Investigations of materials by X-ray diffraction in order to refine the phase composition and structure of inorganic component of the samples demonstrated that the xenogenic material (sample 1), the spongy bone of a human lower jaw (sample 2) and the calcium-phosphate material synthesized in accordance to our elaborated technique [17] (sample 3) were characterized by the structure of calcium hydroxyapatite with the different crystal structure features. The analysis of the samples showed that the bone tissue of human and bone-induced blocks obtained from a thigh bone of cattle (samples 1 and 2) involved distortions in the crystalline structure as a result of defects. Moreover, the comparison of the intensities of same diffraction peaks in width and intensity of the xenograft, bone and synthetic hydroxyapatite shows significant differences that are refer to the crystal growth, size and texture.

The results of the investigations for synthetic and natural materials by means of X-ray microanalysis technique confirmed that all of the materials studied in the work were calcium phosphates with the different ratio of Ca/P that is upper then to stoichiometric one: 1.67. The X-ray spectral microanalysis allow to define that for synthetic hydroxyapatite material this value is 1.83, that are refer to the synthesis [17]. For xenograft sample the value of Ca/P ratio is 2.1 and for native bone sample more then 2.6 what is due to the high amount of trace elements in biological sample [23]. The high content of carbon in these samples is bound with the presence in xenograft organic adding’s and in bone of protein matrix.
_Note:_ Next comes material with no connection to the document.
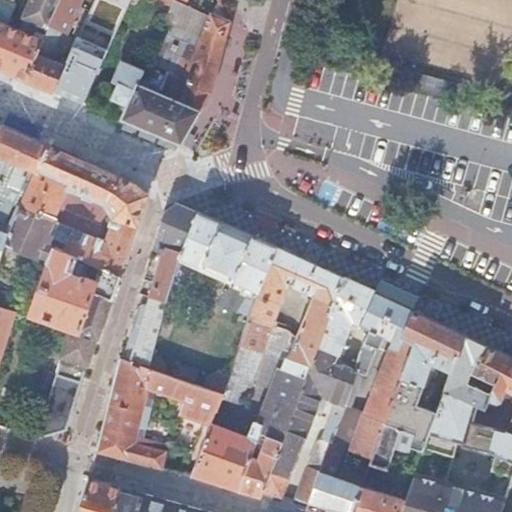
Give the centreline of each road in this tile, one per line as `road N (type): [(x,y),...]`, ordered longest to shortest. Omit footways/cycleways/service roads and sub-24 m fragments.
road 1 (tertiary): [(272,0),(248,144),(251,172),(271,191),(511,303)]
road 2 (residential): [(264,511),(73,458)]
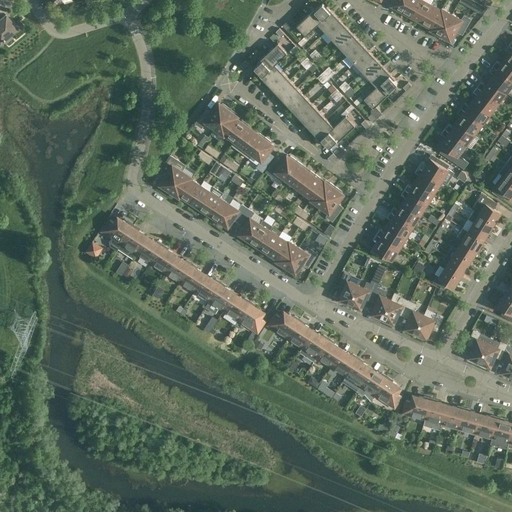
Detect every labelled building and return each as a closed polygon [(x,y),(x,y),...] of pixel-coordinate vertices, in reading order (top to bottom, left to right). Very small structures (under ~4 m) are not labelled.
[(394,0),(392,4),(395,6),(394,7),(401,12),(407,0),(394,0)] [(420,0),(407,0),(401,12),(407,15),(408,13),(412,16),(420,0)] [(432,4),(424,0),(420,0),(412,16),(416,18),(416,19),(421,22),(432,4)] [(474,0),(473,0),(470,6),(483,14),(488,8),(474,0)] [(309,13),(318,23),(332,10),(328,5),(326,6),(323,3),(319,7),(318,5),(309,13)] [(441,9),(432,4),(421,22),(427,25),(428,24),(432,26),(441,9)] [(440,35),(452,14),(442,8),(441,9),(432,26),(431,28),(435,31),(435,32),(440,35)] [(318,23),(326,31),(339,18),(332,10),(318,23),(319,23),(318,23)] [(319,23),(318,23),(309,13),(297,25),(306,35),(318,23),(319,23)] [(452,14),(440,35),(447,40),(448,38),(451,40),(458,27),(464,30),(471,19),(464,15),(462,19),(452,14)] [(0,42),(4,40),(6,42),(11,38),(9,35),(10,34),(9,33),(16,27),(6,15),(0,19),(0,42)] [(326,31),(333,39),(347,26),(339,18),(326,31)] [(291,27),(286,22),(283,25),(288,30),(291,27)] [(333,39),(340,47),(354,34),(347,26),(333,39)] [(285,33),(280,28),(276,31),(281,36),(285,33)] [(340,47),(348,55),(361,42),(354,34),(340,47)] [(307,40),(304,37),(299,42),(302,45),(307,40)] [(279,42),(266,54),(275,63),(275,64),(276,63),(288,52),(279,42)] [(348,55),(355,62),(369,49),(361,42),(348,55)] [(299,48),(296,45),(290,51),(293,54),(299,48)] [(313,57),(319,52),(316,49),(310,54),(313,57)] [(355,62),(362,70),(376,57),(369,49),(355,62)] [(322,55),(319,52),(313,57),(316,61),(322,55)] [(261,76),(275,63),(266,54),(258,62),(259,63),(255,67),(258,70),(257,71),(261,76)] [(301,63),(304,66),(310,60),(307,57),(301,63)] [(362,70),(370,78),(384,65),(376,57),(362,70)] [(511,79),(511,62),(506,58),(502,64),(497,60),(493,65),(511,79)] [(249,63),(246,59),(241,64),(244,68),(249,63)] [(313,64),(310,60),(304,66),(307,69),(313,64)] [(269,84),(283,71),(276,63),(275,64),(275,63),(261,76),(269,84)] [(391,73),(384,65),(370,78),(377,86),(391,73)] [(506,92),(511,84),(511,79),(493,65),(489,70),(494,74),(490,79),(506,92)] [(323,71),(326,75),(332,69),(329,66),(323,71)] [(332,69),(326,75),(329,78),(335,72),(332,69)] [(290,79),(283,71),(269,84),(276,92),(290,79)] [(320,80),(326,75),(323,71),(317,77),(320,80)] [(391,73),(377,86),(386,96),(395,88),(394,86),(398,83),(394,79),(395,78),(391,73)] [(329,78),(326,75),(320,80),(323,83),(329,78)] [(276,92),(284,100),(298,87),(290,79),(276,92)] [(498,102),(506,92),(490,79),(486,84),(481,81),(477,86),(498,102)] [(412,85),(409,82),(403,87),(407,90),(412,85)] [(351,87),(348,84),(342,89),(346,92),(351,87)] [(386,96),(377,86),(365,97),(374,107),(386,96)] [(490,113),(498,102),(477,86),(473,91),(478,95),(474,100),(490,113)] [(284,100),(291,108),(305,95),(298,87),(284,100)] [(333,98),(340,92),(337,89),(331,95),(333,98)] [(343,95),(340,92),(333,98),(337,101),(343,95)] [(291,108),(298,116),(312,103),(305,95),(291,108)] [(363,99),(360,96),(354,101),(357,105),(363,99)] [(482,123),(490,113),(474,100),(470,105),(465,102),(461,107),(482,123)] [(215,128),(230,108),(223,103),(222,104),(220,102),(211,114),(205,110),(196,123),(202,127),(206,121),(215,128)] [(298,116),(306,124),(320,111),(312,103),(298,116)] [(354,108),(351,104),(345,110),(348,113),(354,108)] [(474,134),(482,123),(461,107),(457,112),(462,116),(458,121),(474,134)] [(230,108),(215,128),(224,135),(225,133),(237,117),(238,116),(234,113),(235,112),(230,108)] [(306,124),(313,131),(327,118),(320,111),(306,124)] [(376,118),(372,113),(368,116),(373,122),(376,118)] [(334,126),(334,127),(343,136),(356,124),(346,115),(334,126)] [(225,133),(234,140),(247,123),(242,119),(241,120),(237,117),(225,133)] [(327,118),(313,131),(321,139),(334,127),(334,126),(327,118)] [(370,124),(365,119),(362,122),(367,128),(370,124)] [(474,134),(458,121),(454,126),(449,123),(445,128),(466,144),(474,134)] [(244,147),(255,131),(251,128),(252,127),(247,123),(234,140),(231,145),(238,150),(240,151),(244,147)] [(343,136),(334,127),(321,139),(325,144),(326,143),(330,147),(334,143),(335,144),(343,136)] [(441,142),(445,145),(440,152),(464,168),(469,162),(459,154),(466,144),(445,128),(441,133),(446,137),(441,142)] [(511,132),(506,129),(502,134),(507,137),(511,132)] [(259,134),(255,131),(244,147),(240,151),(249,158),(253,153),(265,136),(260,133),(259,134)] [(195,141),(201,146),(208,136),(202,132),(195,141)] [(502,134),(498,139),(498,140),(506,146),(510,140),(507,137),(502,134)] [(272,141),(265,136),(253,153),(261,160),(257,166),(262,171),(272,159),(266,155),(274,144),(271,142),(272,141)] [(205,149),(211,153),(215,148),(209,143),(205,149)] [(493,146),(490,151),(494,155),(498,149),(493,146)] [(221,152),(215,148),(211,153),(217,157),(221,152)] [(203,159),(207,154),(201,150),(197,155),(203,159)] [(490,160),(494,155),(490,151),(486,157),(490,160)] [(336,156),(333,152),(328,157),(331,161),(336,156)] [(213,158),(207,154),(203,159),(209,164),(213,158)] [(285,177),(297,160),(291,155),(290,156),(287,154),(280,164),(274,160),(266,171),(272,175),(276,171),(285,177)] [(169,191),(183,170),(186,165),(171,155),(166,162),(165,161),(156,175),(161,178),(162,176),(164,178),(160,184),(163,185),(162,187),(169,191)] [(224,162),(230,166),(233,161),(227,156),(224,162)] [(422,160),(418,166),(442,180),(447,184),(454,172),(449,169),(447,168),(449,165),(437,157),(435,160),(431,158),(427,164),(422,160)] [(285,177),(294,184),(306,168),(302,165),(303,164),(297,160),(285,177)] [(239,165),(233,161),(230,166),(236,170),(239,165)] [(216,168),(222,172),(226,167),(220,163),(216,168)] [(511,181),(511,168),(506,164),(499,172),(502,174),(511,181)] [(417,180),(435,192),(442,180),(418,166),(415,171),(420,175),(417,180)] [(232,171),(226,167),(222,172),(228,177),(232,171)] [(294,184),(303,191),(316,174),(311,170),(310,171),(306,168),(294,184)] [(193,177),(183,170),(169,191),(175,195),(175,194),(180,196),(191,178),(192,178),(193,177)] [(303,191),(312,197),(312,198),(324,181),(320,179),(321,178),(316,174),(303,191)] [(511,194),(511,181),(502,174),(492,189),(503,197),(507,192),(511,196),(511,194)] [(244,180),(238,176),(235,181),(241,185),(244,180)] [(201,184),(192,178),(191,178),(180,196),(185,199),(186,198),(190,201),(201,184)] [(320,206),(335,186),(330,182),(329,183),(325,180),(324,181),(312,198),(312,197),(311,199),(320,206)] [(404,188),(428,203),(435,192),(417,180),(413,186),(408,183),(404,188)] [(199,208),(210,191),(201,184),(190,201),(194,203),(194,205),(199,208)] [(209,213),(220,197),(223,193),(213,186),(210,191),(199,208),(205,212),(205,211),(209,213)] [(342,191),(335,186),(320,206),(329,212),(327,216),(333,220),(341,209),(335,206),(344,194),(341,192),(342,191)] [(403,203),(421,214),(428,203),(404,188),(401,194),(406,197),(403,203)] [(275,197),(281,202),(285,196),(279,192),(275,197)] [(291,200),(285,196),(281,202),(287,206),(291,200)] [(497,202),(487,196),(484,202),(482,200),(478,201),(474,208),(475,209),(495,222),(501,212),(494,208),(497,202)] [(230,203),(220,197),(209,213),(213,216),(213,217),(218,221),(230,203)] [(455,202),(452,207),(456,210),(460,205),(455,202)] [(239,209),(230,203),(218,221),(225,225),(226,224),(229,226),(236,215),(241,219),(248,208),(242,204),(239,209)] [(275,209),(281,213),(284,207),(278,203),(275,209)] [(390,211),(414,225),(421,214),(403,203),(399,209),(394,205),(390,211)] [(294,210),(300,215),(304,209),(298,205),(294,210)] [(284,207),(281,213),(287,217),(290,212),(284,207)] [(456,210),(452,207),(448,213),(453,216),(456,210)] [(242,236),(249,241),(260,223),(251,217),(254,212),(248,208),(241,219),(246,222),(239,233),(242,235),(242,236)] [(304,209),(300,215),(306,219),(310,213),(304,209)] [(474,222),(489,231),(495,222),(475,209),(474,209),(469,218),(474,221),(474,222)] [(407,236),(414,225),(390,211),(387,216),(392,219),(389,225),(407,236)] [(299,226),(303,220),(297,216),(293,222),(299,226)] [(122,243),(134,224),(129,221),(128,222),(124,219),(123,221),(118,217),(115,222),(110,219),(103,230),(112,236),(110,241),(110,246),(117,250),(118,248),(122,243)] [(474,221),(469,218),(463,228),(468,231),(483,240),(489,231),(474,222),(474,221)] [(261,223),(260,223),(249,241),(254,244),(255,243),(259,246),(270,229),(273,225),(263,219),(261,223)] [(303,220),(299,226),(305,230),(309,224),(303,220)] [(444,220),(440,226),(445,229),(448,223),(444,220)] [(140,228),(134,224),(122,243),(118,248),(133,258),(137,252),(147,236),(142,233),(143,232),(139,229),(140,228)] [(400,247),(407,236),(389,225),(385,231),(380,228),(376,233),(400,247)] [(445,229),(440,226),(436,231),(441,234),(445,229)] [(477,249),(483,240),(468,231),(463,228),(457,237),(463,240),(477,249)] [(279,235),(270,229),(259,246),(263,248),(262,249),(268,253),(279,235)] [(392,259),(400,247),(376,233),(373,238),(378,242),(375,248),(379,251),(377,254),(384,258),(386,255),(392,259)] [(289,241),(279,235),(268,253),(273,257),(274,256),(278,258),(289,242),(289,241)] [(137,252),(151,262),(163,243),(158,240),(157,241),(153,238),(152,240),(147,236),(137,252)] [(428,244),(433,247),(437,241),(432,238),(428,244)] [(91,240),(84,252),(96,258),(102,246),(91,240)] [(286,267),(299,246),(290,240),(289,241),(289,242),(278,258),(277,260),(281,263),(280,264),(286,267)] [(463,240),(457,249),(472,258),(477,249),(463,240)] [(151,262),(166,271),(176,255),(171,252),(172,251),(168,248),(169,247),(163,243),(151,262)] [(433,247),(428,244),(425,249),(430,252),(433,247)] [(305,250),(299,246),(286,267),(293,272),(294,271),(296,273),(304,260),(310,264),(317,253),(307,246),(305,250)] [(457,249),(451,258),(466,267),(472,258),(457,249)] [(166,271),(180,281),(192,262),(187,259),(186,260),(182,257),(181,259),(176,255),(166,271)] [(445,267),(460,277),(466,267),(451,258),(445,267)] [(192,262),(180,281),(195,290),(205,274),(200,271),(201,270),(197,267),(198,266),(192,262)] [(134,270),(128,266),(123,274),(129,278),(134,270)] [(460,277),(445,267),(439,277),(437,275),(434,281),(444,287),(447,282),(454,286),(460,277)] [(339,298),(350,303),(359,285),(348,280),(351,274),(345,272),(340,283),(345,285),(339,298)] [(359,285),(350,303),(361,308),(367,295),(372,298),(378,286),(383,275),(375,272),(370,283),(367,282),(364,287),(359,285)] [(205,274),(195,290),(209,300),(222,281),(216,278),(215,279),(211,276),(210,278),(205,274)] [(219,306),(224,309),(234,294),(230,290),(230,289),(226,286),(227,285),(222,281),(209,300),(205,307),(215,313),(219,306)] [(383,289),(378,286),(372,298),(378,300),(372,313),(383,318),(391,299),(385,297),(387,291),(383,289)] [(234,294),(224,309),(239,319),(251,300),(245,297),(244,298),(240,296),(239,297),(234,294)] [(394,294),(391,299),(383,318),(394,323),(400,310),(405,312),(410,301),(401,297),(394,294)] [(511,299),(504,295),(498,304),(505,309),(502,314),(511,320),(511,319),(511,299)] [(251,300),(239,319),(258,332),(265,320),(261,317),(264,313),(259,309),(260,308),(255,305),(256,304),(251,300)] [(416,304),(410,301),(405,312),(411,315),(405,327),(416,332),(424,314),(414,309),(416,304)] [(288,337),(300,318),(295,315),(294,316),(290,314),(289,315),(284,311),(281,316),(276,313),(269,324),(288,337)] [(424,314),(416,332),(427,337),(433,325),(438,327),(443,316),(437,313),(435,319),(424,314)] [(300,318),(288,337),(303,346),(313,331),(308,327),(309,326),(305,323),(306,322),(300,318)] [(469,356),(480,361),(490,337),(474,330),(469,341),(475,343),(469,356)] [(314,361),(317,356),(329,338),(324,334),(323,335),(319,333),(318,334),(313,331),(303,346),(303,347),(300,352),(314,361)] [(496,353),(502,356),(507,344),(490,337),(480,361),(491,366),(496,353)] [(329,338),(317,356),(332,366),(342,350),(337,346),(338,345),(334,342),(335,341),(329,338)] [(507,358),(502,371),(511,375),(511,346),(507,344),(502,356),(507,358)] [(342,350),(332,366),(346,375),(359,357),(353,353),(352,354),(348,352),(347,353),(342,350)] [(364,360),(359,357),(346,375),(347,375),(343,381),(357,390),(361,384),(361,385),(371,369),(367,365),(367,364),(363,361),(364,360)] [(361,384),(357,390),(357,391),(363,395),(365,393),(371,400),(376,394),(388,376),(382,372),(381,373),(377,371),(376,372),(371,369),(361,385),(361,384)] [(393,379),(388,376),(376,394),(395,407),(402,395),(398,393),(401,388),(396,384),(396,383),(392,381),(393,379)] [(336,392),(327,386),(323,392),(332,397),(336,392)] [(425,419),(431,397),(425,395),(424,397),(419,396),(419,397),(413,395),(412,401),(407,399),(403,412),(425,419)] [(431,397),(425,419),(423,425),(440,429),(441,423),(442,423),(447,405),(441,403),(442,402),(437,401),(437,399),(431,397)] [(447,405),(442,423),(458,428),(465,407),(458,405),(458,406),(453,405),(453,406),(447,405)] [(458,428),(475,433),(480,414),(475,413),(475,411),(470,410),(471,408),(465,407),(458,428)] [(480,414),(475,433),(492,437),(498,416),(492,414),(491,416),(486,414),(486,416),(480,414)] [(507,448),(509,442),(511,430),(511,423),(508,422),(509,421),(504,419),(504,418),(498,416),(492,437),(491,443),(507,448)]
The Fourier Transmission Infrared spectroscopy (FTIR) analysis show that the mineral part of the samples are comprised of a single crystalline phase, i.e. a carbonate-substituted calcium hydroxyapatite (CHAP) and confirmed the XRD data [3, 24]. In order to study the features in the molecular composition and to detect the differences in the organic matrix of the studied samples the IR-spectra was thoroughly investigated in the following regions 3000-2800 cm-1, 1800-1200 cm-1 and 800-500 cm-1 (Figure 1). The changes of relative intensities of vibration modes: 2956, 2919, 2850, 1452, 1416 cm-1 of CH2 vibration group, Amide I, II, III vibration bands at 1645, 1574, 1240 cm-1, groups of glycosaminoglycans (GAG) at 1740, 1521, 720, 668 cm-1, introduced in xenograft material and hydroxyapatite modes 629, 601 and 560 cm-1 shows the presence in xenograft materials as high amount of GAG, as an organic matrix of xenograft materials that is differ to those in the sample of spongy bone tissue of the human lower jaw.

 


Figure 1. Separated areas of the changes in the IR-spectra of the investigated materials.
1 – synthesized hydroxyapatite sample, 2 – bone tissue, 3 – xenogenic material, * – modes, related to glycosaminoglycan (GAG).

 

Due to the different hierarchical organization of the studied materials as well as for the purpose of detecting of the residual organic fibers in biocomposites, the study of the morphology for the samples of the groups 1, 2, 3 was performed by means of optical microscopy and scanning electron microscopy (SEM). The results of the optical microscopy (Figure 2) demonstrated that osteoplastic material differs from the spongy bone tissue in its morphological structure not only by its hierarchical structure but also by the pore sizes of the osteal matrix. However, in the osteoplastic xenogenic materials at the macrolevel there are no pores with the size of 0.25-1.50 mm, which are observed in the samples of the native bone tissue (Figure 2).

 


Figure 2. Images obtained with the use of optical microscope for morphology of the bone tissue samples (left) and osteoplastic xenogenic materials (right) under х120 magnification.

 

The microphotographs of the samples obtained by SEM are presented in Figure 3. It is seen that under a high magnification the bone tissue samples (Figure 3a) and xenogenic material (Figure 3b) show a rather similar morphology. The size of the observed pores is of 3-10 mm, thus indicating a similar microporosity of the used material on the basis of the spongy bone tissue of a cattle and human spongy bone tissue.

 


Figure 3. SEM microphotographs of morphology in the samples of bone tissue (left) and osteoplastic xenogenic materials (right) under х900 magnification.

 

Discussion

According to the known XRD data, the composition of the biological materials involves a great number of foreign ions and complexes that just prove to be the cause of distortions in the structure of the biogenic HAP with different morphological organization [25]. In this work comparison of the diffraction data shows that all investigated materials have the same distortions in the structure of the single phase – hydroxyapatite. It should be noted that the size of hydroxyapatite nanocrystals in the samples of the xenogenic material, according to the results of the calculations, is 11.1±0.6 nm, which is less than in synthesized carbonate-substituted calcium hydroxyapatite 33.0±1.5 nm or native bone 35.2±1.5 nm. That fact refers to the diffraction patterns in increasing of diffraction peaks at the same position. Also, the intensity of some diffraction peaks decrease from sample to sample because of the different crystal growth orientation. This observation corresponds to the known data on the nanocrystalline nature of a bony skeleton [11].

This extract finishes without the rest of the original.